| Try it |
The pictures get left out, but everything else in the listing below must be duplicated exactly.

| Supplied data |

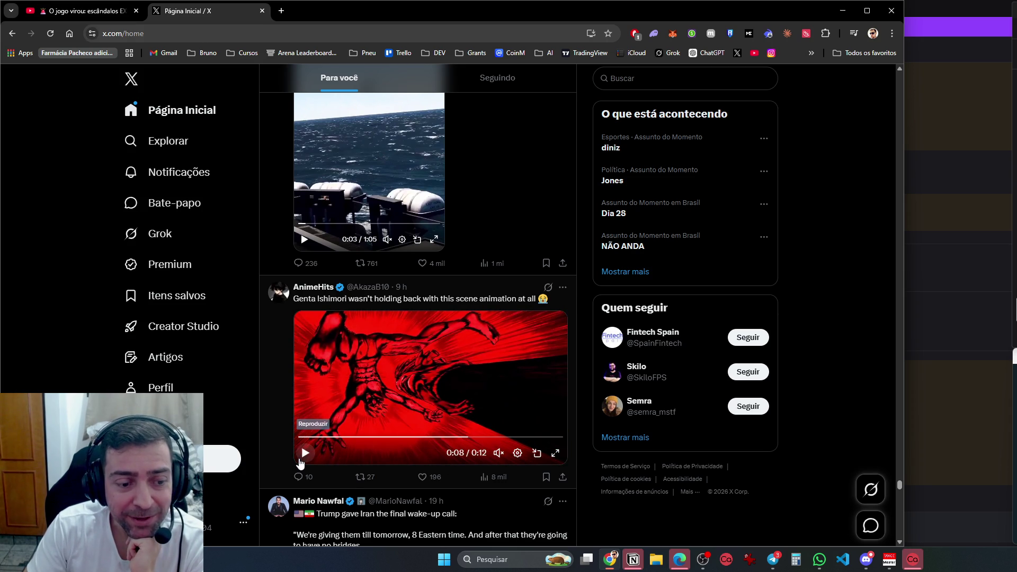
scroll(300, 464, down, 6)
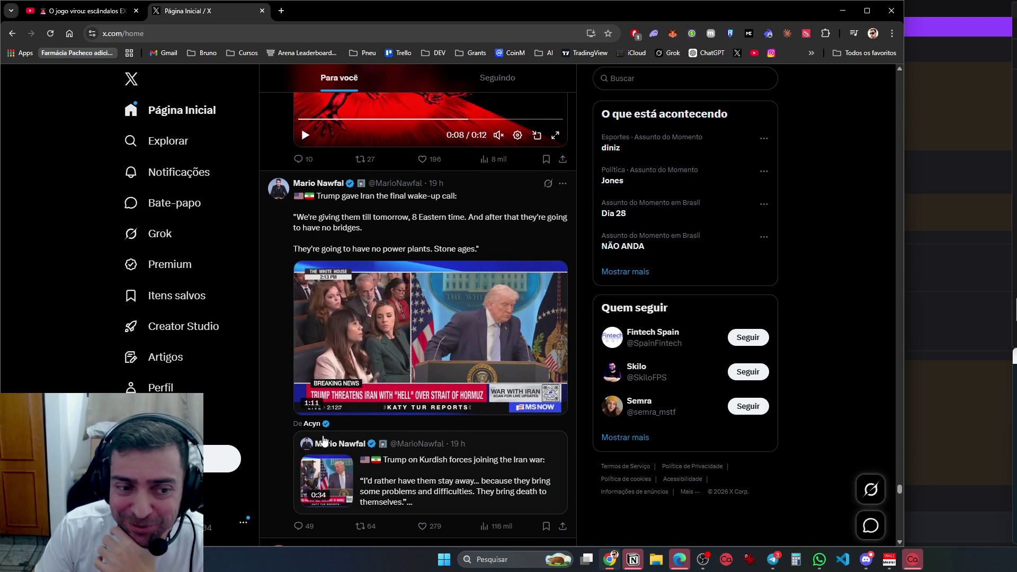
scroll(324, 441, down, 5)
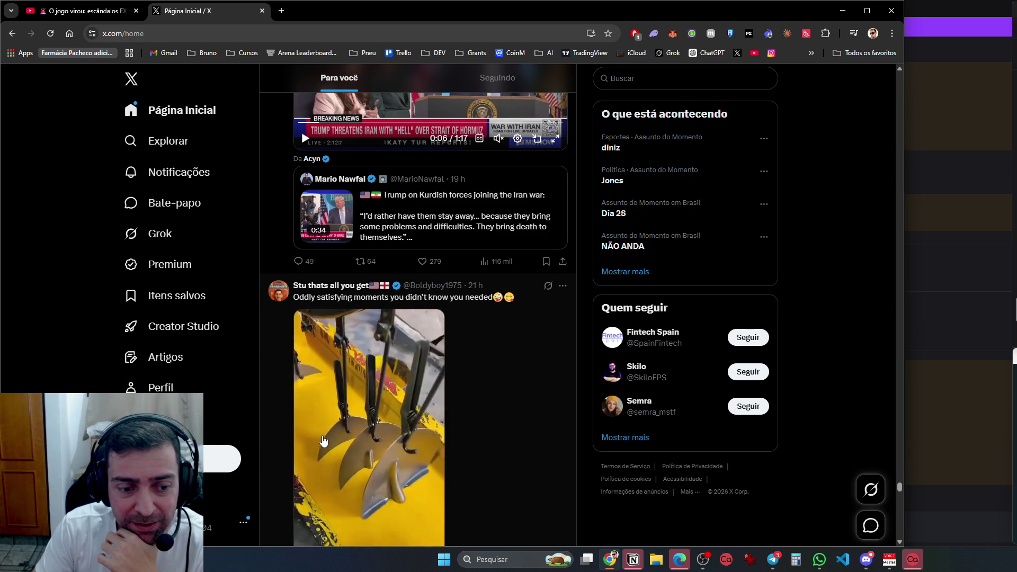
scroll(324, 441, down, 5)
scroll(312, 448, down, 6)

| Finished exercise |
scroll(300, 464, down, 6)
scroll(324, 441, down, 5)
scroll(324, 441, down, 5)
scroll(312, 448, down, 6)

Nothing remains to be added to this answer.